[Source data]
***

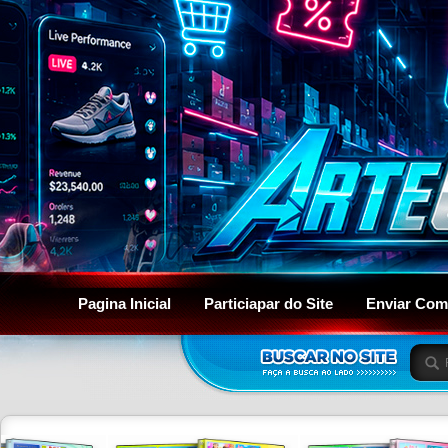
Pagina Inicial
Particiapar do Site
Enviar Com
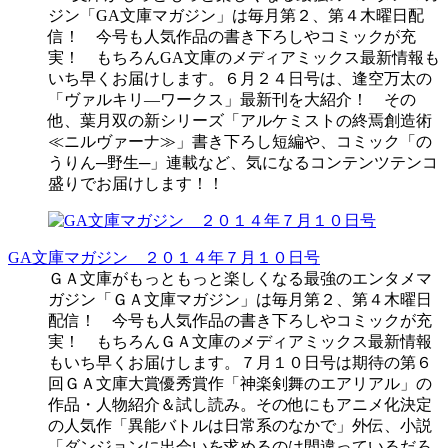
ジン「GA文庫マガジン」は毎月第２、第４木曜日配
信！ 今号も人気作品の書き下ろしやコミックが充
実！ もちろんGA文庫のメディアミックス最新情報も
いち早くお届けします。６月２４日号は、逢空万太の
「ヴァルキリ―ワークス」最新刊を大紹介！ その
他、葉月双の新シリーズ「アルケミストの終焉創造術
≪ニルヴァーナ≫」書き下ろし短編や、コミック「の
うりん─野生─」連載など、気になるコンテンツテンコ
盛りでお届けします！！
GA文庫マガジン ２０１４年７月１０日号
ＧＡ文庫がもっともっと楽しくなる最強のエンタメマ
ガジン「ＧＡ文庫マガジン」は毎月第２、第４木曜日
配信！ 今号も人気作品の書き下ろしやコミックが充
実！ もちろんＧＡ文庫のメディアミックス最新情報
もいち早くお届けします。７月１０日号は期待の第６
回ＧＡ文庫大賞優秀賞作「神楽剣舞のエアリアル」の
作品・人物紹介＆試し読み。その他にもアニメ化決定
の人気作「異能バトルは日常系のなかで」外伝、小説
「ダンジョンに出会いを求めるのは間違っているだろ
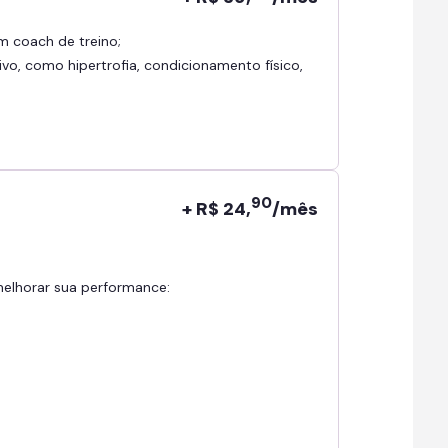
om coach de treino;
ivo, como hipertrofia, condicionamento físico,
90
+ R$ 24,
/mês
 melhorar sua performance:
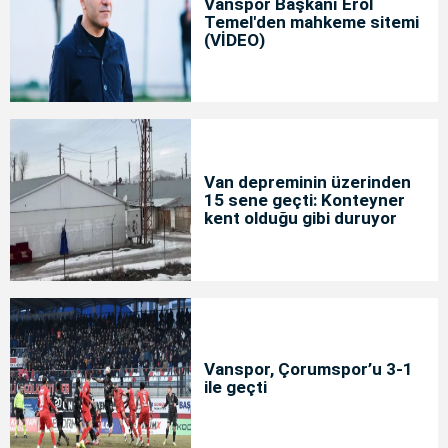
Vanspor Başkanı Erol
Temel'den mahkeme sitemi
(VİDEO)
Van depreminin üzerinden
15 sene geçti: Konteyner
kent olduğu gibi duruyor
Vanspor, Çorumspor’u 3-1
ile geçti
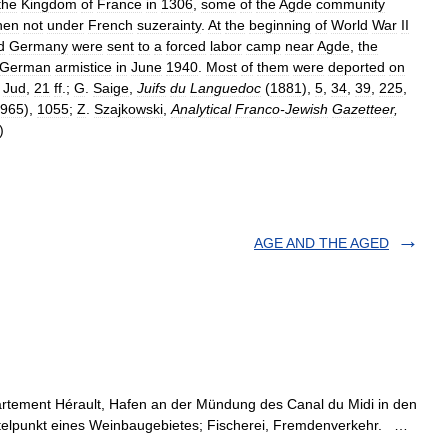
the
Kingdom
of
France
in
1306
,
some
of
the
Agde
community
hen
not
under
French
suzerainty
.
At
the
beginning
of
World
War
II
d
Germany
were
sent
to
a
forced
labor
camp
near
Agde
,
the
German
armistice
in
June
1940
.
Most
of
them
were
deported
on
Jud
,
21
ff
.;
G
.
Saige
,
Juifs
du
Languedoc
(
1881
),
5
,
34
,
39
,
225
,
965
),
1055
;
Z
.
Szajkowski
,
Analytical
Franco
-
Jewish
Gazetteer
,
)
AGE AND THE AGED
rtement Hérault, Hafen an der Mündung des Canal du Midi in den
ttelpunkt eines Weinbaugebietes; Fischerei, Fremdenverkehr. …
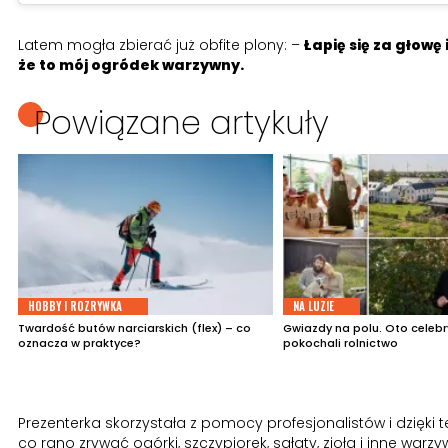
Latem mogła zbierać już obfite plony: –
Łapię się za głowę i
że to mój ogródek warzywny.
Powiązane artykuły
HOBBY I ROZRYWKA
NA LUZIE
Twardość butów narciarskich (flex) – co
Gwiazdy na polu. Oto celebry
oznacza w praktyce?
pokochali rolnictwo
Prezenterka skorzystała z pomocy profesjonalistów i dzięki
co rano zrywać ogórki, szczypiorek, sałaty, zioła i inne warz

***

== WHAT IS BEING ASKED ==
For this exercise, print all of the entries exactly as they appear, but without pictures.

== THE COMPLETED TASK ==
Pagina Inicial
Particiapar do Site
Enviar Com
ジン「GA文庫マガジン」は毎月第２、第４木曜日配
信！ 今号も人気作品の書き下ろしやコミックが充
実！ もちろんGA文庫のメディアミックス最新情報も
いち早くお届けします。６月２４日号は、逢空万太の
「ヴァルキリ―ワークス」最新刊を大紹介！ その
他、葉月双の新シリーズ「アルケミストの終焉創造術
≪ニルヴァーナ≫」書き下ろし短編や、コミック「の
うりん─野生─」連載など、気になるコンテンツテンコ
盛りでお届けします！！
GA文庫マガジン ２０１４年７月１０日号
ＧＡ文庫がもっともっと楽しくなる最強のエンタメマ
ガジン「ＧＡ文庫マガジン」は毎月第２、第４木曜日
配信！ 今号も人気作品の書き下ろしやコミックが充
実！ もちろんＧＡ文庫のメディアミックス最新情報
もいち早くお届けします。７月１０日号は期待の第６
回ＧＡ文庫大賞優秀賞作「神楽剣舞のエアリアル」の
作品・人物紹介＆試し読み。その他にもアニメ化決定
の人気作「異能バトルは日常系のなかで」外伝、小説
「ダンジョンに出会いを求めるのは間違っているだろ
om coach de treino;
ivo, como hipertrofia, condicionamento físico,
90
+ R$ 24,
/mês
 melhorar sua performance:
Vanspor Başkanı Erol
Temel'den mahkeme sitemi
(VİDEO)
Van depreminin üzerinden
15 sene geçti: Konteyner
kent olduğu gibi duruyor
Vanspor, Çorumspor’u 3-1
ile geçti
the
Kingdom
of
France
in
1306
,
some
of
the
Agde
community
hen
not
under
French
suzerainty
.
At
the
beginning
of
World
War
II
d
Germany
were
sent
to
a
forced
labor
camp
near
Agde
,
the
German
armistice
in
June
1940
.
Most
of
them
were
deported
on
Jud
,
21
ff
.;
G
.
Saige
,
Juifs
du
Languedoc
(
1881
),
5
,
34
,
39
,
225
,
965
),
1055
;
Z
.
Szajkowski
,
Analytical
Franco
-
Jewish
Gazetteer
,
)
AGE AND THE AGED
rtement Hérault, Hafen an der Mündung des Canal du Midi in den
ttelpunkt eines Weinbaugebietes; Fischerei, Fremdenverkehr. …
Latem mogła zbierać już obfite plony: –
Łapię się za głowę i
że to mój ogródek warzywny.
Powiązane artykuły
HOBBY I ROZRYWKA
NA LUZIE
Twardość butów narciarskich (flex) – co
Gwiazdy na polu. Oto celebry
oznacza w praktyce?
pokochali rolnictwo
Prezenterka skorzystała z pomocy profesjonalistów i dzięki
co rano zrywać ogórki, szczypiorek, sałaty, zioła i inne warz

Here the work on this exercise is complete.